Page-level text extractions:
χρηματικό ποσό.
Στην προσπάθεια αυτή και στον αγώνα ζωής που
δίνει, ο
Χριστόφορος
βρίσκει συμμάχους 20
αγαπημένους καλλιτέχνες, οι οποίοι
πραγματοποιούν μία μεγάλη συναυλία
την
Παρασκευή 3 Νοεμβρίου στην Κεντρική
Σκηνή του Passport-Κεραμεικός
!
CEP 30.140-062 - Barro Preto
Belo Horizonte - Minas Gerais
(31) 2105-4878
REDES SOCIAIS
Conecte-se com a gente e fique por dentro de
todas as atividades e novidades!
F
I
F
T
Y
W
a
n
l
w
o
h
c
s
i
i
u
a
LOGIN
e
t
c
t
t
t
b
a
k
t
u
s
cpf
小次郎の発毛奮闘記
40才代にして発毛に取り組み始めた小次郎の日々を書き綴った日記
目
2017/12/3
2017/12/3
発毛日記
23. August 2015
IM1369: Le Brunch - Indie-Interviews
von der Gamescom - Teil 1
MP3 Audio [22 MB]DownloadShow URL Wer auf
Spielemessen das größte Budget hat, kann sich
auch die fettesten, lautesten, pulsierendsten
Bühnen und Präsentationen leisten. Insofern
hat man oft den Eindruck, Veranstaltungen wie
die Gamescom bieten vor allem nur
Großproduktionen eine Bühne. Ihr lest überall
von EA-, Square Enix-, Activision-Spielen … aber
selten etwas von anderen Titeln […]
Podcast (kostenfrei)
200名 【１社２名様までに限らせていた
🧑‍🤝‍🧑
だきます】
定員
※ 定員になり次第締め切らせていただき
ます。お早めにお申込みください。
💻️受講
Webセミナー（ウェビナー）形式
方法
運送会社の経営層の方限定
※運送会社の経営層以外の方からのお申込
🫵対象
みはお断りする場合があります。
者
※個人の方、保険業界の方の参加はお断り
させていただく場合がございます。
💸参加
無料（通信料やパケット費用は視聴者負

## Assignment:
Report every line in the listing that contains the string "Gamescom", matching uppercase and lowercase letters exactly.

## Your solution:
von der Gamescom - Teil 1
die Gamescom bieten vor allem nur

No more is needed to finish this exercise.